** Input data follows **

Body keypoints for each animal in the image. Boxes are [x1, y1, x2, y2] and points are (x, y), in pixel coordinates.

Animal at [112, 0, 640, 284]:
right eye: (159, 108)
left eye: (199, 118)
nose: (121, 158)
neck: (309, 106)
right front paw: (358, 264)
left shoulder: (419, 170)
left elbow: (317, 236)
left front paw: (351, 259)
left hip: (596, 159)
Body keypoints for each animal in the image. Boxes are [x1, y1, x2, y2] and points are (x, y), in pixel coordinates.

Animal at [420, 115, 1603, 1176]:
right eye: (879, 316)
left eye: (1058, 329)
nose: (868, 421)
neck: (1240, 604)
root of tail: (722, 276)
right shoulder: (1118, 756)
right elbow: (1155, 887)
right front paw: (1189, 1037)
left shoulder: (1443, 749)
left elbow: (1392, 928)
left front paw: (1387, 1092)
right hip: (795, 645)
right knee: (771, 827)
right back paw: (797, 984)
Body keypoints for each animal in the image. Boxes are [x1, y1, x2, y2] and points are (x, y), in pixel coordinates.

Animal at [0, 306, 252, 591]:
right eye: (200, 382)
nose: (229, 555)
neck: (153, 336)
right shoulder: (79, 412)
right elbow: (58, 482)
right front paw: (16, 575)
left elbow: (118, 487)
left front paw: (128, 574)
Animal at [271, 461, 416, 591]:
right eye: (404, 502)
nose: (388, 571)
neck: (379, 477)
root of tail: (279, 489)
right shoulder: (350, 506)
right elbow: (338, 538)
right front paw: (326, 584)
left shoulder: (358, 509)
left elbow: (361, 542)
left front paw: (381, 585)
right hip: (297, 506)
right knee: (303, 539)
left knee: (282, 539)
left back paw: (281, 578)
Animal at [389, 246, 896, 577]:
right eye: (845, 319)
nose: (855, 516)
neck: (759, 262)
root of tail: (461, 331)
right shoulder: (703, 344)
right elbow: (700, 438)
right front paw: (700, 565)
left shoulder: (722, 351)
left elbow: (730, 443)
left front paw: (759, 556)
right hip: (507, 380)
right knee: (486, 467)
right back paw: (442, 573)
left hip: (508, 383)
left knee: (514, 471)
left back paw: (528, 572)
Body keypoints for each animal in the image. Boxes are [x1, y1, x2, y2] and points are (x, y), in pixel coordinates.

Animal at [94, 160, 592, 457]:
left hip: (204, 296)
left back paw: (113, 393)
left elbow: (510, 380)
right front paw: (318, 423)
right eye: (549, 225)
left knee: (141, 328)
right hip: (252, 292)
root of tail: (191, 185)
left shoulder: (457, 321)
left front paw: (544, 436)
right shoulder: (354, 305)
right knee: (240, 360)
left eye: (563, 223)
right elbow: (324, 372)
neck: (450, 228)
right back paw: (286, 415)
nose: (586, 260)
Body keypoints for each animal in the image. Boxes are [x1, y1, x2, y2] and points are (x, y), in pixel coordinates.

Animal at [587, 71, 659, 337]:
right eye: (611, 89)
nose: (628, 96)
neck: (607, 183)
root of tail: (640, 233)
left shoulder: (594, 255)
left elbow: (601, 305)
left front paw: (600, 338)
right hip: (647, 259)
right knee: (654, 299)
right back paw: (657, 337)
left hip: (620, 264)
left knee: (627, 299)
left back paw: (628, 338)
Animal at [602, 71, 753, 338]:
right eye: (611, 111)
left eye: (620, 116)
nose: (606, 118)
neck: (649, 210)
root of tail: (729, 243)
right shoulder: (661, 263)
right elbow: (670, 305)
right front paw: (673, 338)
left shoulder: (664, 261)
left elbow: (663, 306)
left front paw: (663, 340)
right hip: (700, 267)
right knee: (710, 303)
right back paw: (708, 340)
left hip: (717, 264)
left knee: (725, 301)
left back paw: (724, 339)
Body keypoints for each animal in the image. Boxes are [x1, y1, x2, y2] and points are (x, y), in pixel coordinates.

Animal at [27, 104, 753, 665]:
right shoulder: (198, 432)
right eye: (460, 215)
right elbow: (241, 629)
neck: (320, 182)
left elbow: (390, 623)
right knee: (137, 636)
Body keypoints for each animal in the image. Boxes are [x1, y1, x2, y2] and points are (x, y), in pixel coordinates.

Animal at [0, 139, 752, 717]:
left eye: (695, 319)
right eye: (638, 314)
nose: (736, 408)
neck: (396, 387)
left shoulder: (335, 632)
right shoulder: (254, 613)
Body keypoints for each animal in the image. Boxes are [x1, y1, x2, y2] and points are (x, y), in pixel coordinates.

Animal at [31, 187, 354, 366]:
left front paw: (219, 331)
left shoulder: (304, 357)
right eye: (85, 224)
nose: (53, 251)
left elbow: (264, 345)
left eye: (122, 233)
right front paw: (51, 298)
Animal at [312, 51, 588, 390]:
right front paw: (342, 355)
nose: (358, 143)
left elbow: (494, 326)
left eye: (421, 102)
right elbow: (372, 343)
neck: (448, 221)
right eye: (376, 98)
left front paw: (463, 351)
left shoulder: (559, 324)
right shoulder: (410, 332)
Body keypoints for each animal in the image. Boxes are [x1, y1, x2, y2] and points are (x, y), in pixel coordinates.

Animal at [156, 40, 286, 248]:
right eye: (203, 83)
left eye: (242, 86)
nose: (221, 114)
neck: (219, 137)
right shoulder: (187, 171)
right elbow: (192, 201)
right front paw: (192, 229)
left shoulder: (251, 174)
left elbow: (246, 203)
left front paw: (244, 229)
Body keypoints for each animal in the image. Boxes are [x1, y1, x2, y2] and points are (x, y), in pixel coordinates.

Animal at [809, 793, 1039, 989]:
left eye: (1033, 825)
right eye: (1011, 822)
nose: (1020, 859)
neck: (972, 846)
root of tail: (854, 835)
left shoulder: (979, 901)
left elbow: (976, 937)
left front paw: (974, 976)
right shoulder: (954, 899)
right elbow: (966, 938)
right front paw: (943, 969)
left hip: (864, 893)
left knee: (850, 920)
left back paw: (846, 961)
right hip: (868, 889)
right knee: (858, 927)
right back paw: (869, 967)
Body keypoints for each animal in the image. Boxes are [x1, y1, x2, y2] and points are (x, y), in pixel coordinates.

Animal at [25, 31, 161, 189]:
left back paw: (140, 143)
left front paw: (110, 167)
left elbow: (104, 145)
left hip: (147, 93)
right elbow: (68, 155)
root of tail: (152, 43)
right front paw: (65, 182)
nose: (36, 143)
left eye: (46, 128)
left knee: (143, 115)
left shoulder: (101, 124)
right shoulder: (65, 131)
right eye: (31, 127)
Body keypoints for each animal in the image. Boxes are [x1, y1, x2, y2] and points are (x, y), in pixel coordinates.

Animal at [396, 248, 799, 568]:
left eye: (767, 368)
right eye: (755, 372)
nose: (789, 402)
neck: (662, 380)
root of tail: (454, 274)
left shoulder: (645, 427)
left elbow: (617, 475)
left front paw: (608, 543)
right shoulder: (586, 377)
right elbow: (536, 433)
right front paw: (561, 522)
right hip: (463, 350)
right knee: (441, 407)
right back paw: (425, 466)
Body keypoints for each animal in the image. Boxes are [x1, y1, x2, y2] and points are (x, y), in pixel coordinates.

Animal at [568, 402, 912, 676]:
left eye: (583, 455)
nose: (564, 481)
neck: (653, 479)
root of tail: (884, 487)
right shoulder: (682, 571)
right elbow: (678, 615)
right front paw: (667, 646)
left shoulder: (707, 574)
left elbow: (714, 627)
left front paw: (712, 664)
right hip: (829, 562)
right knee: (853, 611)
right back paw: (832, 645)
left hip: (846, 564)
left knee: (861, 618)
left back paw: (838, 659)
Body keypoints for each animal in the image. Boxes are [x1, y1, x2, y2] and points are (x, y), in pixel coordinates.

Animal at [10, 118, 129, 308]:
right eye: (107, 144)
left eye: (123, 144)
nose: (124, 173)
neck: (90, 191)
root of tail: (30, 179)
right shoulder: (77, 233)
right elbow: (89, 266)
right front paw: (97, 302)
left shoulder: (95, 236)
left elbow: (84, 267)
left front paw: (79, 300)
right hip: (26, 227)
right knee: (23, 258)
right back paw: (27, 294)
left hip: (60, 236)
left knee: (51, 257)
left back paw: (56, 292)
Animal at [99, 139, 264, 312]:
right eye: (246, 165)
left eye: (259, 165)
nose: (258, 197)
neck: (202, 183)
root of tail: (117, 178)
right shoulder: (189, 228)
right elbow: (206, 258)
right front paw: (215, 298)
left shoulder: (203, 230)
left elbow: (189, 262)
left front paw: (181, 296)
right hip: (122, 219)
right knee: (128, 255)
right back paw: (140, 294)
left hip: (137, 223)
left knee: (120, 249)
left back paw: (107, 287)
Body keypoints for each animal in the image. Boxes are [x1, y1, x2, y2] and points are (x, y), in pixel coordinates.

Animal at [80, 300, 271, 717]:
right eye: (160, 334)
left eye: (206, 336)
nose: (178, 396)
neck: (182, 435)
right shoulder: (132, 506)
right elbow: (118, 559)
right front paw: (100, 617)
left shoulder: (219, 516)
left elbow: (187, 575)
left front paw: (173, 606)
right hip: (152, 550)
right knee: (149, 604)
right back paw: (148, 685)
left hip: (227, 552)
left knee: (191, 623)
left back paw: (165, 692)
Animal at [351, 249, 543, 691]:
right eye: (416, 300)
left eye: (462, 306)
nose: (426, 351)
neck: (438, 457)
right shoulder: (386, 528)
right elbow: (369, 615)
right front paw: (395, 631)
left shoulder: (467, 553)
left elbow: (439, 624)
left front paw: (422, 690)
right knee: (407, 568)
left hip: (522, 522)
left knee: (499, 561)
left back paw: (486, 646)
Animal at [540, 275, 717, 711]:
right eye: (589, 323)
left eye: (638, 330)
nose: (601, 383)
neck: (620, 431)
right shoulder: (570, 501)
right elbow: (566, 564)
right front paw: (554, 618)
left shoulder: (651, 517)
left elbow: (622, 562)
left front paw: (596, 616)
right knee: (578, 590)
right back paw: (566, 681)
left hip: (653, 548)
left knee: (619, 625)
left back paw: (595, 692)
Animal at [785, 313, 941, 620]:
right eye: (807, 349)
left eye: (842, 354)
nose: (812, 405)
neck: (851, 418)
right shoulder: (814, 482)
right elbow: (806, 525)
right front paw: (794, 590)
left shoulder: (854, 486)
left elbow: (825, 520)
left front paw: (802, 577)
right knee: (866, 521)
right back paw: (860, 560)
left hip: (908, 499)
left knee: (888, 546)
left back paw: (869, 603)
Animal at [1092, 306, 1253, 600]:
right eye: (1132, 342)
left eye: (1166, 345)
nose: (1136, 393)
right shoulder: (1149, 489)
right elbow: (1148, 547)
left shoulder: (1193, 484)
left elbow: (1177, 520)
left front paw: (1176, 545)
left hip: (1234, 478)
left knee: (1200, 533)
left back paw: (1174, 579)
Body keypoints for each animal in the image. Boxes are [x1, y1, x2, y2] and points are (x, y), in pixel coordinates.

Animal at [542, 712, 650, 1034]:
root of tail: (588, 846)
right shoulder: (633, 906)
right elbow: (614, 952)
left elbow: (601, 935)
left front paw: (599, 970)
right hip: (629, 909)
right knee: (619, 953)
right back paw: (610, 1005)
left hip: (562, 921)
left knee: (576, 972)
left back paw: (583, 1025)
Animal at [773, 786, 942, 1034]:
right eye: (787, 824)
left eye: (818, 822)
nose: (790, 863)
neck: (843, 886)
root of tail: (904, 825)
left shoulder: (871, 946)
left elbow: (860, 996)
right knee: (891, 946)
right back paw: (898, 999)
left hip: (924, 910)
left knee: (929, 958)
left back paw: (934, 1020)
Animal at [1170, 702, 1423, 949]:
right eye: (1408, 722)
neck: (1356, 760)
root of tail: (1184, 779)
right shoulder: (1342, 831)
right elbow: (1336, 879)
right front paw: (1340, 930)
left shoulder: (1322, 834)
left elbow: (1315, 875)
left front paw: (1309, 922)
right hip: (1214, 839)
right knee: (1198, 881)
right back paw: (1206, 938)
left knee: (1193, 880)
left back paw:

** End of Input data **

● What is expected
Above are the records. Copy the lines beginning at the one that has "left eye: (242, 86)" and ending with the one that has "left front paw: (712, 664)", unchanged.

● Solved problem
left eye: (242, 86)
nose: (221, 114)
neck: (219, 137)
right shoulder: (187, 171)
right elbow: (192, 201)
right front paw: (192, 229)
left shoulder: (251, 174)
left elbow: (246, 203)
left front paw: (244, 229)
Body keypoints for each animal in the image. Boxes are [x1, y1, x2, y2] and points are (x, y), in pixel coordinates.

Animal at [809, 793, 1039, 989]:
left eye: (1033, 825)
right eye: (1011, 822)
nose: (1020, 859)
neck: (972, 846)
root of tail: (854, 835)
left shoulder: (979, 901)
left elbow: (976, 937)
left front paw: (974, 976)
right shoulder: (954, 899)
right elbow: (966, 938)
right front paw: (943, 969)
left hip: (864, 893)
left knee: (850, 920)
left back paw: (846, 961)
right hip: (868, 889)
right knee: (858, 927)
right back paw: (869, 967)
Body keypoints for each animal in the image. Boxes are [x1, y1, x2, y2] and points are (x, y), in pixel coordinates.

Animal at [25, 31, 161, 189]:
left back paw: (140, 143)
left front paw: (110, 167)
left elbow: (104, 145)
left hip: (147, 93)
right elbow: (68, 155)
root of tail: (152, 43)
right front paw: (65, 182)
nose: (36, 143)
left eye: (46, 128)
left knee: (143, 115)
left shoulder: (101, 124)
right shoulder: (65, 131)
right eye: (31, 127)
Body keypoints for each animal in the image. Boxes are [x1, y1, x2, y2] and points are (x, y), in pixel coordinates.

Animal at [396, 248, 799, 568]:
left eye: (767, 368)
right eye: (755, 372)
nose: (789, 402)
neck: (662, 380)
root of tail: (454, 274)
left shoulder: (645, 427)
left elbow: (617, 475)
left front paw: (608, 543)
right shoulder: (586, 377)
right elbow: (536, 433)
right front paw: (561, 522)
right hip: (463, 350)
right knee: (441, 407)
right back paw: (425, 466)
Body keypoints for each animal in the image. Boxes are [x1, y1, x2, y2] and points are (x, y), in pixel coordinates.

Animal at [568, 402, 912, 676]:
left eye: (583, 455)
nose: (564, 481)
neck: (653, 479)
root of tail: (884, 487)
right shoulder: (682, 571)
right elbow: (678, 615)
right front paw: (667, 646)
left shoulder: (707, 574)
left elbow: (714, 627)
left front paw: (712, 664)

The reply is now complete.